SOURCE PASSAGE
--- START ---

It’s the Bridge that makes this disc essential. Oration remains criminally neglected—how many cellists even know it exists? The subtitle “Concerto elegiaco” isn’t mere decoration; this is music that functions as funeral oration, the soloist delivering a graveside address that builds from controlled grief to something like fury. The work unfolds in one continuous span, though it falls into discernible sections, and that final epilogue… well, it’s as bleak as anything Vaughan Williams ever wrote. Those closing pages of the Sixth Symphony come to mind immediately.

Schwabe plays his 1695 Guarneri with a tone that’s intensely focused, almost nasal in the upper register—a plangent quality that serves this music beautifully. He understands that every phrase must embody the idea of oration, of public address in the face of unspeakable loss. When the orchestra erupts in violence (and it does, repeatedly), Schwabe responds not with mere virtuosity but with something like moral witness. The great death-march of the Lento section is absolutely shattering here.

--- END ---

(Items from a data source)

--- START ---

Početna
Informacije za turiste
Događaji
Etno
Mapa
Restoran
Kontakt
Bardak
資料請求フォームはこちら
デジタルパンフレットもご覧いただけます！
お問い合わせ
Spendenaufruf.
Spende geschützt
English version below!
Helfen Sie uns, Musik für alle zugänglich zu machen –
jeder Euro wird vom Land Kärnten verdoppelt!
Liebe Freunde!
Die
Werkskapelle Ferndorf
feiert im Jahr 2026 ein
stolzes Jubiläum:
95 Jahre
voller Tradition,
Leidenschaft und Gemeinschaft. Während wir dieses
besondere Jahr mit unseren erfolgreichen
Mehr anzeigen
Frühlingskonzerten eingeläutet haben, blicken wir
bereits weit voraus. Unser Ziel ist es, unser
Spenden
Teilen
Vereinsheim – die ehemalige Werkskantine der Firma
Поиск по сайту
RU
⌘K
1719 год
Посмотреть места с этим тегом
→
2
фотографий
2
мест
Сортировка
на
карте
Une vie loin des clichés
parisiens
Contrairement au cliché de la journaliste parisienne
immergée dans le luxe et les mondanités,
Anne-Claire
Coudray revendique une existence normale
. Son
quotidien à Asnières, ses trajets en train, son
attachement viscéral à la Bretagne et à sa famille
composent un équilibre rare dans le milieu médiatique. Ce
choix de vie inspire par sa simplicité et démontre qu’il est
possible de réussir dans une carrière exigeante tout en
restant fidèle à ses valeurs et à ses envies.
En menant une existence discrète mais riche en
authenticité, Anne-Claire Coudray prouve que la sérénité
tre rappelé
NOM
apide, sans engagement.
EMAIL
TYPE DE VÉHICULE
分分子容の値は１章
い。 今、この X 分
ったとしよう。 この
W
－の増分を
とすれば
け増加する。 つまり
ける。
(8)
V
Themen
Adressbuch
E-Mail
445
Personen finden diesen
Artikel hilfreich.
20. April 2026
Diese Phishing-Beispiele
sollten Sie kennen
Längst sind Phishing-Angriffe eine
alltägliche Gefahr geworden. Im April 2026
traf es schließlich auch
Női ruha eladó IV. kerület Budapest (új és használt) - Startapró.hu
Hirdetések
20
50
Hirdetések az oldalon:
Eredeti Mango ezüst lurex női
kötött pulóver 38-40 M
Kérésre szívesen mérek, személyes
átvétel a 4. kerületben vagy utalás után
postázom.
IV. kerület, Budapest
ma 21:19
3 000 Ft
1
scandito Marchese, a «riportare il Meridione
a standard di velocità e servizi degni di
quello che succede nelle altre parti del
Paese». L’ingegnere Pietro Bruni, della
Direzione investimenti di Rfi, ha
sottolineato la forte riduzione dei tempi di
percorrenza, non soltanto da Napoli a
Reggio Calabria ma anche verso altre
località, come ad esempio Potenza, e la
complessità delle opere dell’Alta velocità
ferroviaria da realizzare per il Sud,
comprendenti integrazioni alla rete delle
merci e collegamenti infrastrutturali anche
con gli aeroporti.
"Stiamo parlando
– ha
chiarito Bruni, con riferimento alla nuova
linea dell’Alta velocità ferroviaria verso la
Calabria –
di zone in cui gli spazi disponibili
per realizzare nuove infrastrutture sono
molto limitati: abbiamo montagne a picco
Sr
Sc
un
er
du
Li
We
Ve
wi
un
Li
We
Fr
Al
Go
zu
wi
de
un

--- END ---
--- START ---

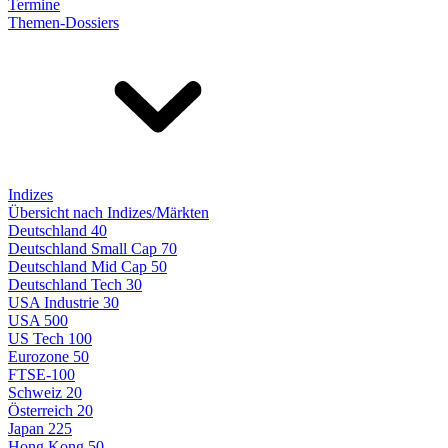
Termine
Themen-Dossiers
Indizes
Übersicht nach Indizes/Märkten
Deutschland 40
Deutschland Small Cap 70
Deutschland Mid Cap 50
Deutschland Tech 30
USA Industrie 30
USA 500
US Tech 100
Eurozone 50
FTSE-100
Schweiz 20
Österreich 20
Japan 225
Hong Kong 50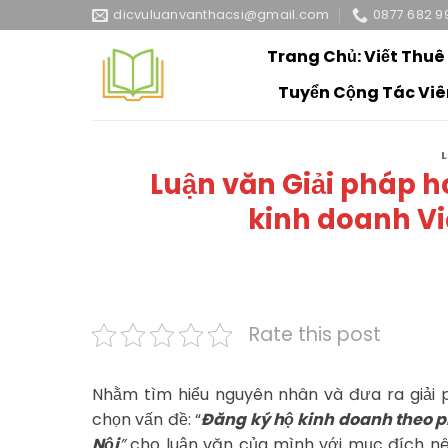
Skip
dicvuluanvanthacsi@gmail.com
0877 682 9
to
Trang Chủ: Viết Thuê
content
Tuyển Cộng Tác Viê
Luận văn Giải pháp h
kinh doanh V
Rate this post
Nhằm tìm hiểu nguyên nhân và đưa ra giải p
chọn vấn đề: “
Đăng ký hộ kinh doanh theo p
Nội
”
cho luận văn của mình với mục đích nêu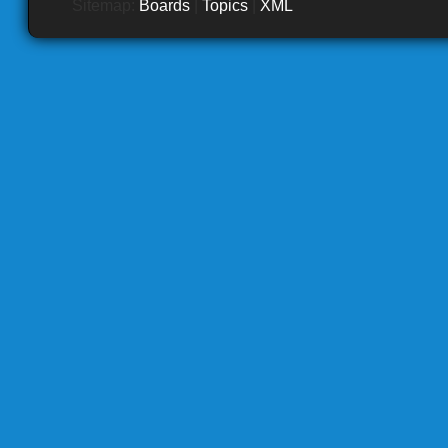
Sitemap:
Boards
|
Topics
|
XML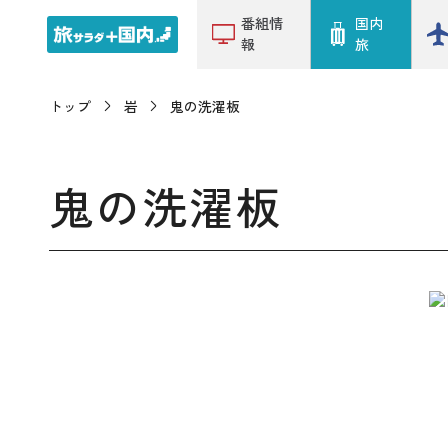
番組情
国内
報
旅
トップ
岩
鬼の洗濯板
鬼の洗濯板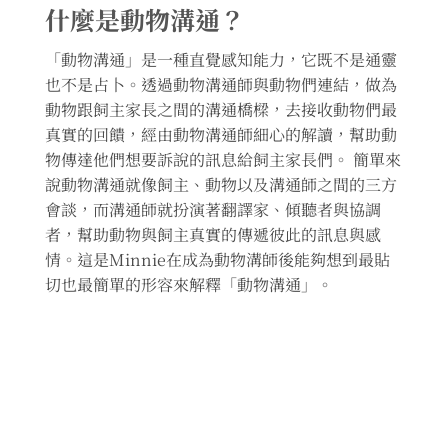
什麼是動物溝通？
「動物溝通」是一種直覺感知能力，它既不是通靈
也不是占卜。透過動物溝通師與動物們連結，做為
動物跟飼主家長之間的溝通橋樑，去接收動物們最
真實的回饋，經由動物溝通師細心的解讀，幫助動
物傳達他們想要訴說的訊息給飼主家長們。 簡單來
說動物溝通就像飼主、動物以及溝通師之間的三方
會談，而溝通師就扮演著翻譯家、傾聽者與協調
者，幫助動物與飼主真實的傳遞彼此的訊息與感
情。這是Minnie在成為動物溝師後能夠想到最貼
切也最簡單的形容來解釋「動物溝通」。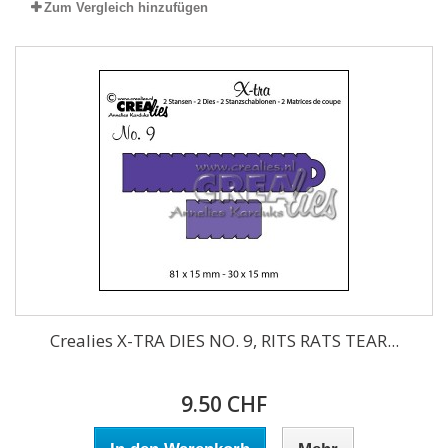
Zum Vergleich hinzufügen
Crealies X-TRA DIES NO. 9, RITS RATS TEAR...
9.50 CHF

--- END ---
--- START ---

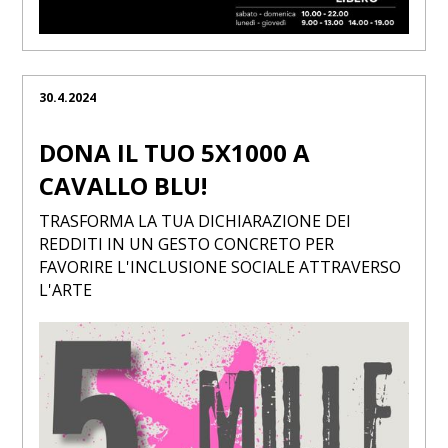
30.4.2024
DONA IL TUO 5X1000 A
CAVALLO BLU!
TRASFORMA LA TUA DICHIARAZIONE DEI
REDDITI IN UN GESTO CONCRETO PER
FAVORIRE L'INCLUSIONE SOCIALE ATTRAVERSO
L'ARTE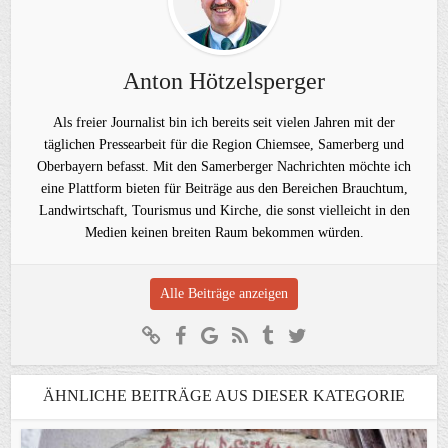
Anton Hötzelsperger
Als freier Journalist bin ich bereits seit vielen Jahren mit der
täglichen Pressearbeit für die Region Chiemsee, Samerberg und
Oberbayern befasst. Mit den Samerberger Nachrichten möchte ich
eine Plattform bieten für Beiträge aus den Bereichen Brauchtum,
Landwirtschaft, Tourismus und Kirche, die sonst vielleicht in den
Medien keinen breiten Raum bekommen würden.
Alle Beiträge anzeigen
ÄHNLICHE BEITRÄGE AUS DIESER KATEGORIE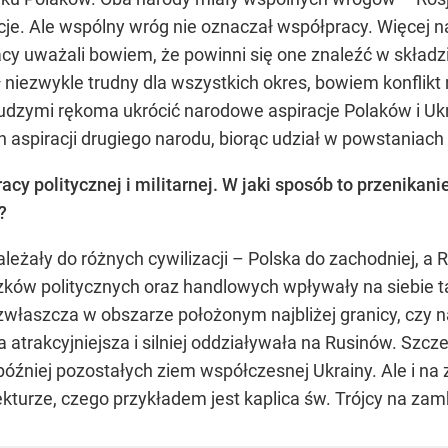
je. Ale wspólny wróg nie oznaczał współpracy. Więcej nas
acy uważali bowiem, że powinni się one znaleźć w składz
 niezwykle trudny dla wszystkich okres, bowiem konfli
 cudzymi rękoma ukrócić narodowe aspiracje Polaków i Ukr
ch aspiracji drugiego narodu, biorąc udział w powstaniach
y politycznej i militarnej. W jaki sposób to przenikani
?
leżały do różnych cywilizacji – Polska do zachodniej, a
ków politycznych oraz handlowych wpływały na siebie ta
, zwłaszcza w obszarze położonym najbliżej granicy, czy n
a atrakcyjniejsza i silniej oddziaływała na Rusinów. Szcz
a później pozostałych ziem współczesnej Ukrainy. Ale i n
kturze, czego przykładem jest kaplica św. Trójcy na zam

--- END ---

PROBLEM 1
Answer these questions about the review of Bridge's Oration.
(a) What subtitle does Oration carry?
(b) The closing pages of which Vaughan Williams work does the epilogue bring to mind?
(c) What instrument does Schwabe play?
PROBLEM 2
Write the next paragraph of the review of Bridge's Oration, picking up after its final sentence.

EXERCISE OUTPUT 1
(a) "Concerto elegiaco"
(b) The Sixth Symphony
(c) His 1695 Guarneri

EXERCISE OUTPUT 2
Christopher Ward and the Vienna players provide superb support, though I found myself wanting more heft in the biggest orchestral climaxes. Perhaps it’s the album—there’s a certain dryness to the sound that robs the tuttis of their full visceral impact. The Hickox/Gerhardt recording on Chandos has more weight in those moments. But overall? Schwabe and Ward achieve something more devastating, more complete.

A digression, if you’ll permit it. Listening to that death-march in the Bridge, I heard something I’d never quite registered before—the ghost of Britten’s funeral march from the Variations on a Theme of Frank Bridge. Of course we all know that Britten studied with Bridge before entering the RCM. But the stylistic and emotional connection between these two marches is unmistakable. The pupil’s tribute, written in 1936 when he was just 23, already contains the DNA of the teacher’s most powerful utterance. One wonders if Britten knew Oration when he wrote his variations. Surely he must have.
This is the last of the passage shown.